Pierre-Augustin, after studying at a school in Alfort from 1742 to 1745, began an apprenticeship in his father's workshop at the age of 13. He gave a hard time to his father, who chased him away from the family home for a while, but ended up becoming a competent craftsman, since he invented, in 1753, a new escapement mechanism, called "pole" or " double comma” (little used today because of friction problems); this will be the occasion of a first controversy: the watchmaker to the King Jean-André Lepaute claims the invention and Beaumarchais must appeal to the Academy of Sciences so that he is recognized as the owner of the invention. He becomes a supplier to the royal family.

First marriage

However, it was not long before he abandoned watchmaking; Jean-Antoine Lépine who replaced him in the paternal workshop, was to marry his sister Fanchon and become the partner in 1756, then the successor of André-Charles Caron.
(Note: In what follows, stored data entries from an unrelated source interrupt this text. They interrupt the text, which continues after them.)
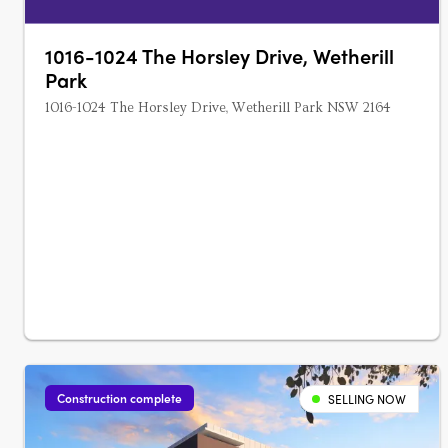
1016-1024 The Horsley Drive, Wetherill
Park
1016-1024 The Horsley Drive, Wetherill Park NSW 2164
Construction complete
SELLING NOW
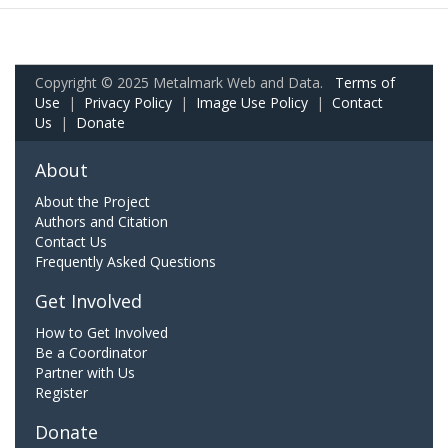
Copyright © 2025 Metalmark Web and Data.
Terms of
Use
|
Privacy Policy
|
Image Use Policy
|
Contact
Us
|
Donate
About
About the Project
Authors and Citation
Contact Us
Frequently Asked Questions
Get Involved
How to Get Involved
Be a Coordinator
Partner with Us
Register
Donate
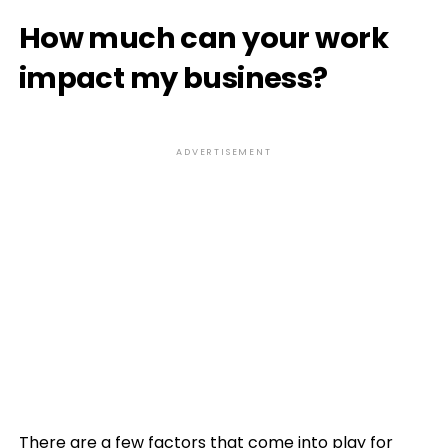
How much can your work
impact my business?
ADVERTISEMENT
There are a few factors that come into play for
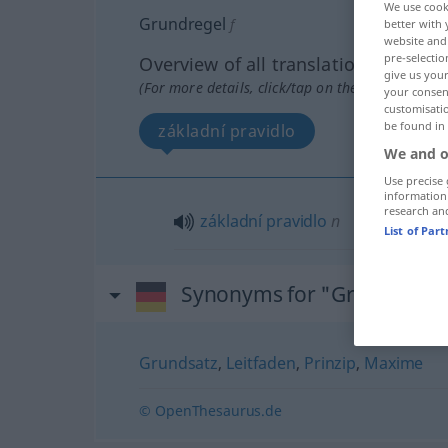
We use cook
Grundregel
f
better with 
website and 
pre-selectio
Overview of all translations
give us your
(For more details, click/tap on the translation)
your consent
customisati
be found in
základní pravidlo
We and o
Use precise 
information
research an
základní
pravidlo
n
List of Par
Synonyms for "Grundregel
Grundsatz
,
Leitfaden
,
Prinzip
,
Maxime
© OpenThesaurus.de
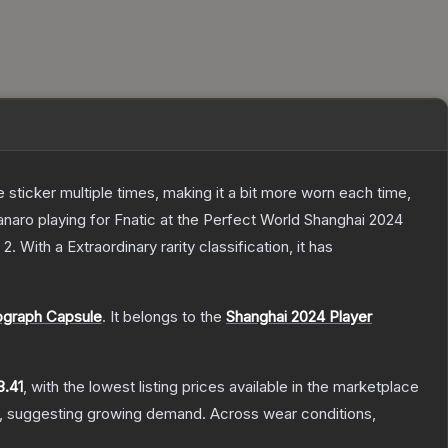
ticker multiple times, making it a bit more worn each time,
naro playing for Fnatic at the Perfect World Shanghai 2024
 2
.
With a
Extraordinary
rarity classification, it has
ograph Capsule
.
It belongs to the
Shanghai 2024 Player
3.41
, with the lowest listing prices available in the marketplace
, suggesting growing demand.
Across wear conditions,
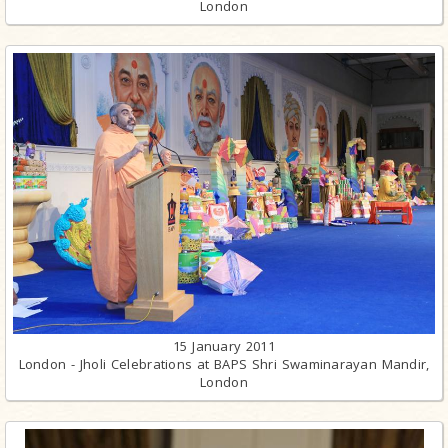
London
15 January 2011
London - Jholi Celebrations at BAPS Shri Swaminarayan Mandir,
London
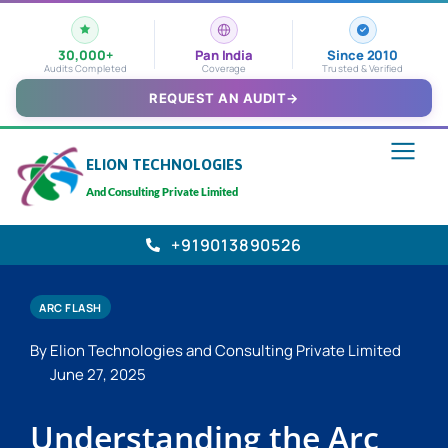
30,000+
Pan India
Since 2010
Audits Completed
Coverage
Trusted & Verified
REQUEST AN AUDIT
→
ELION TECHNOLOGIES
And Consulting Private Limited
+919013890526
ARC FLASH
By Elion Technologies and Consulting Private Limited
June 27, 2025
Understanding the Arc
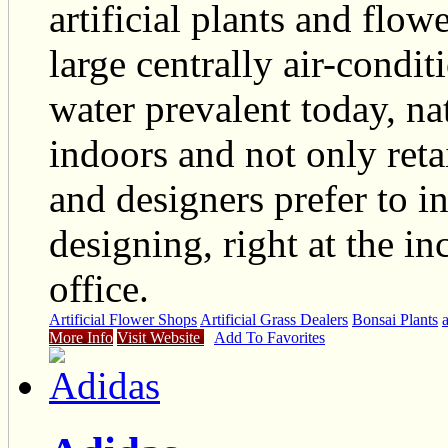
artificial plants and flow
large centrally air-condit
water prevalent today, nat
indoors and not only reta
and designers prefer to i
designing, right at the in
office.
Artificial Flower Shops
Artificial Grass Dealers
Bonsai Plants
a
More Info
Visit Website
Add To Favorites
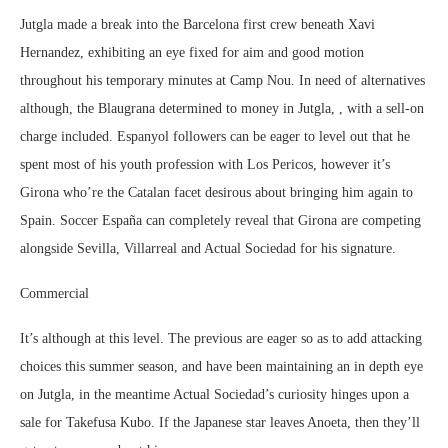
Jutgla made a break into the Barcelona first crew beneath Xavi
Hernandez, exhibiting an eye fixed for aim and good motion
throughout his temporary minutes at Camp Nou. In need of alternatives
although, the Blaugrana determined to money in Jutgla, , with a sell-on
charge included. Espanyol followers can be eager to level out that he
spent most of his youth profession with Los Pericos, however it’s
Girona who’re the Catalan facet desirous about bringing him again to
Spain. Soccer España can completely reveal that Girona are competing
alongside Sevilla, Villarreal and Actual Sociedad for his signature.
Commercial
It’s although at this level. The previous are eager so as to add attacking
choices this summer season, and have been maintaining an in depth eye
on Jutgla, in the meantime Actual Sociedad’s curiosity hinges upon a
sale for Takefusa Kubo. If the Japanese star leaves Anoeta, then they’ll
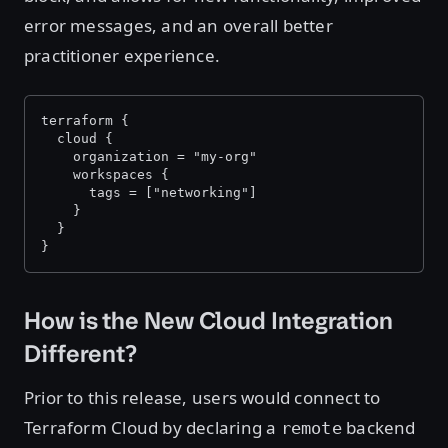
error messages, and an overall better
practitioner experience.
terraform {
  cloud {
    organization = "my-org"
    workspaces {
      tags = ["networking"]
    }
  }
}
How is the New Cloud Integration
Different?
Prior to this release, users would connect to
Terraform Cloud by declaring a
backend
remote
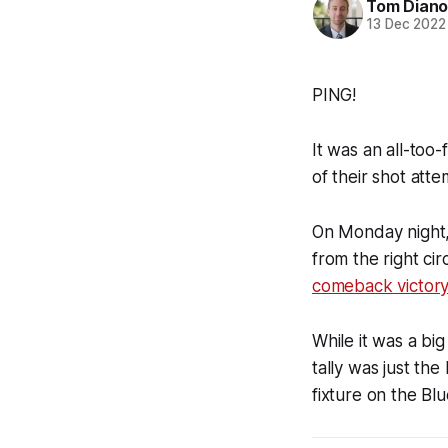
Tom Diano
13 Dec 2022
PING!
It was an all-too
of their shot att
On Monday night, 
from the right ci
comeback victory
While it was a bi
tally was just th
fixture on the Blue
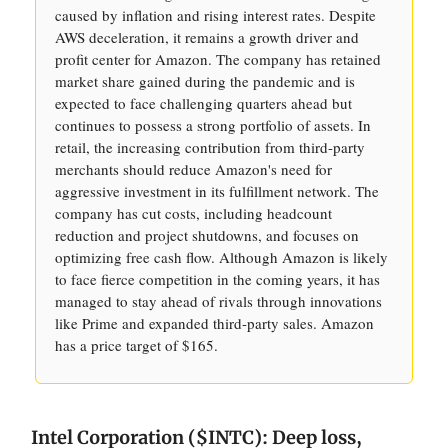
caused by inflation and rising interest rates. Despite
AWS deceleration, it remains a growth driver and
profit center for Amazon. The company has retained
market share gained during the pandemic and is
expected to face challenging quarters ahead but
continues to possess a strong portfolio of assets. In
retail, the increasing contribution from third-party
merchants should reduce Amazon's need for
aggressive investment in its fulfillment network. The
company has cut costs, including headcount
reduction and project shutdowns, and focuses on
optimizing free cash flow. Although Amazon is likely
to face fierce competition in the coming years, it has
managed to stay ahead of rivals through innovations
like Prime and expanded third-party sales. Amazon
has a price target of $165.
Intel Corporation ($INTC): Deep loss,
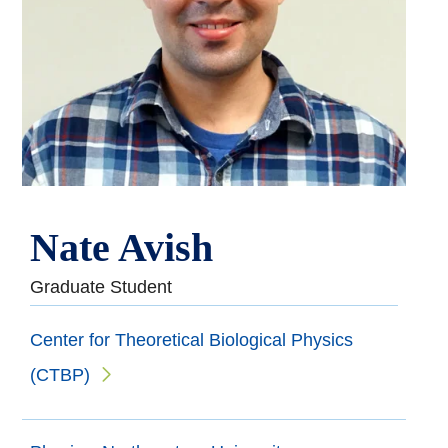
Nate Avish
Graduate Student
Center for Theoretical Biological Physics
(CTBP)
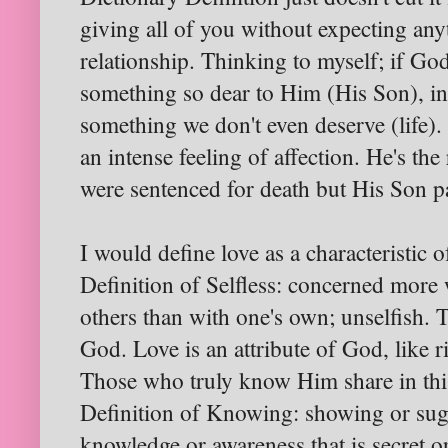
giving all of you without expecting any
relationship. Thinking to myself; if Go
something so dear to Him (His Son), in 
something we don't even deserve (life)
an intense feeling of affection. He's the
were sentenced for death but His Son pa
I would define love as a characteristic o
Definition of Selfless: concerned more
others than with one's own; unselfish. 
God. Love is an attribute of God, like 
Those who truly know Him share in this
Definition of Knowing: showing or sugg
knowledge or awareness that is secret o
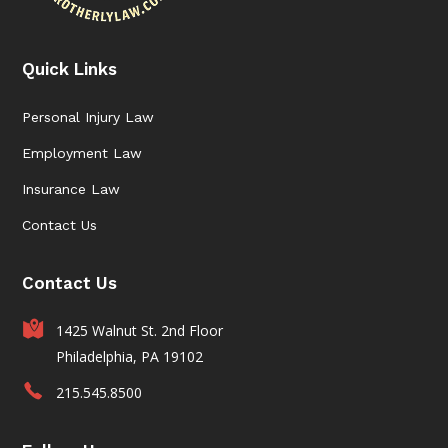
Quick Links
Personal Injury Law
Employment Law
Insurance Law
Contact Us
Contact Us
1425 Walnut St. 2nd Floor
Philadelphia, PA 19102
215.545.8500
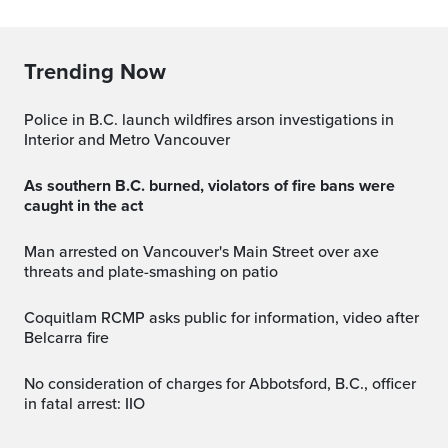
Trending Now
Police in B.C. launch wildfires arson investigations in
Interior and Metro Vancouver
As southern B.C. burned, violators of fire bans were
caught in the act
Man arrested on Vancouver's Main Street over axe
threats and plate-smashing on patio
Coquitlam RCMP asks public for information, video after
Belcarra fire
No consideration of charges for Abbotsford, B.C., officer
in fatal arrest: IIO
Beaumarchais married on November 27, 1756 with Madeleine-Catherine Aubertin, widow of Pierre-Augustin Franquet, lord of Bosc Marchais (known as Beaumarchais). He is 24 years old. His wife is much older but has a considerable fortune. He called himself "de Beaumarchais" in 1757, named after the fiefdom of Bosc Marchais, which belonged to his wife and gave the illusion of nobility. Madeleine-Catherine died suddenly the following year at age 35. Immediately, the young widower sees himself in an uncomfortable position and finds himself confronted with the first of the long series of trials and scandals that will mark his existence.

Entrance to the Court of Louis XV

Despite the troubles of his private life, he begins to be known. He became friends with the court financier, Joseph Pâris Duverney, who encouraged his entry into the world of finance and business. He then embarked on commercial speculation and displayed such genius in this genre that in a few years he acquired a great fortune and bought a position as king's secretary, which conferred him nobility. In 1759, a signal favour, he was appointed harp teacher to Mesdames, les quatre fills.